Maybe if you found a support group of people who have experienced this already - you may be able to ask them what they did?

Although ultimately every one is different - and it depends how much time you need to grieve before you are ready to make a start to recovery.
Question Author
i know, that's what is making it so difficult - how am i supposed to know when that will be??
Off the top of my head I'd suggest asking for the max with the assumption that they'll be happy to get you back earlier, if you reach a stage where you feel work will occupy your mind and help with the healing process. Presumably easier to get agreement to come back early than to extend an agreed period.
Question Author
well, they are not going to get cover for me as far as i know.
Hi bednobs, I would do what old geezer suggests and put the maximum time down on the form just in case you need all the time but say to your boss that you may or may not return earlier if you feel up to it.
Obviously you are not going to be able to decide anything like this at the moment and work should understand.
Take care hun and if you want to let out your feelings on here I personally wouldn't mind and I'm sure others wouldn't. Thats what we are here for!
how you today bednobs, agree with last post, you can always change your mind, do your employers consider "phased return " to work.
Bednobs, how are you after today? I was thinking about you as I'm sure a lot of folk on here were x
Question Author
i feel ok thanks. it was lovely and sunny here (better than raining when standing by a graveside). i managed to say my words without too many tears. The coffin was so small it broke my heart all over again. As predicted, seeing my husband carry her was the worst of all.
it's sh it, but there you go
Am so glad the sun shone for little Heather and you and MrB too, take all the time you need and ask work to be flexible with you, you cannot see it now but one day you will want to leave the house and talk to others just take each day as it comes.

M♥
Dear bednobs - my love goes to you all. Well done to the two of you, and I am so pleased the sun shone for little Heather ♥
Bednobs, I haven't stopped thinking about you for days.
If you want to chat to someone who has been through this, drop me a line
[email protected]
bednobs - I don't have the answer to your question, but just wanted to add my support to you and your fella. What a terrible experience - I really feel for you. SANDS (Stillbirth and neonatal death society) may well be able to advise you.
hi bednobs just read this im so sorry for your loss xxx
my heart goes out to you and your family i wish you peace at this sad time x
Sorry for your loss xx
Don't know what to say bednobs. I'm not comparing this in anyway but...when my Dad died (I adored the man) I went back to work within a few weeks. I got laid off about 10 months later and felt I was on the edge of a breakdown. I didn't give myself enough time to come to terms with it and work just took my mind off things.
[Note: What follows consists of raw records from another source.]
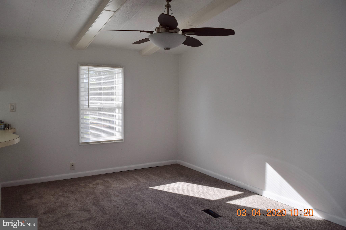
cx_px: 173
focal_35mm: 27
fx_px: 259
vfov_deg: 47.9
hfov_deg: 67.4
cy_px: 115
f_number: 8
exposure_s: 1/250
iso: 400
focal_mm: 18
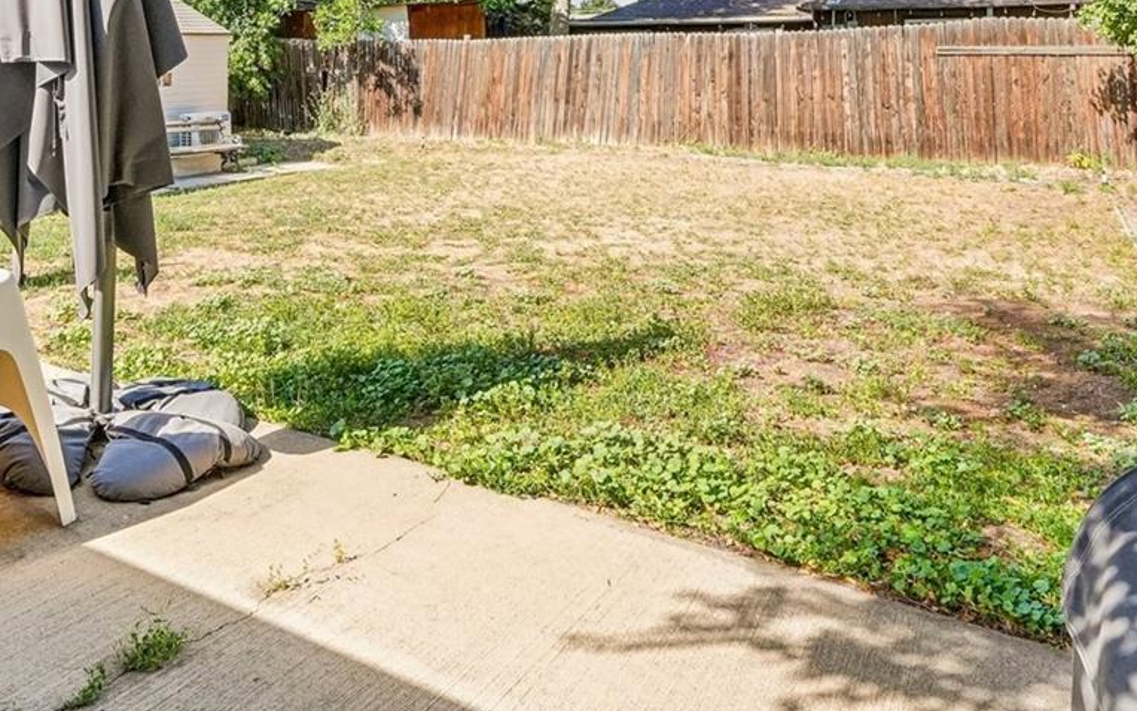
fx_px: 992
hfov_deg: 55.7
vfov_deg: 36.6
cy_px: 49
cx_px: 238
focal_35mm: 32
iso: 800
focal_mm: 10
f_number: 8
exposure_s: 1/400
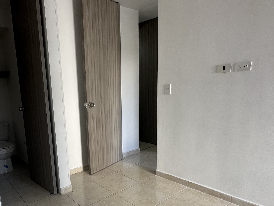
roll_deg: +3.1
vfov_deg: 52.5
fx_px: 206
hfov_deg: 65.0
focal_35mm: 26
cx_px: 85
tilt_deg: -11.4
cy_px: 128
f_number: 2.2
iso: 64
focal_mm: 2.22
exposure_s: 1/99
I did also have many other close family deaths in a short space of time and OH thought it was best that I stay at home and deal with my grief...in private ( to a certain extent) to cry when I want to, to go through the what ifs and to never have to put a brave face on things.

I know you can't compare losing a parent to losing a child...but it took me about two years to recover fully.

You take your time.....let yourself grieve naturally and it might help you be strong for your partner.


xxx
Bednobs, I am so sorry to hear about your hard time. I hope you get all the support and strength you need to get through this, I don't think you need to fill anything in, my love, and they certainly shouldnt be pushing yout o do so. they should be assuming that you are going to be taking the full 52 weeks, you do not have to give them notice that you will be returning then, the only time you have to give them notice is if you return early. So if you feel you would be ready in 8 weeks to return, then notify them. You have been through something very traumatic and if it were too early for you after you returned, I am almost certain you could get signed off by your doctor,
I hope you and your husband manage to get through the coming days, weeks and months OK. Support each other and find your inner strength... you can get through this bednobs... and I know it sounds super corny.. but time really is a great healer!

Good Luck!
perhaps just explain that as you really have no idea when you will feel ready you think its fair to them to apply for the maximum..to allow them forewarnimng, but that you may come back sooner...

i am sure theyunderstand that in this case it would be impossible to put a number on this, and they will appreciate your honesty and desire to lessen the upheaval as much as you can
The law should be changed, you should be allowed significant time of work for emotional reasons alone. A still birth that late is tough.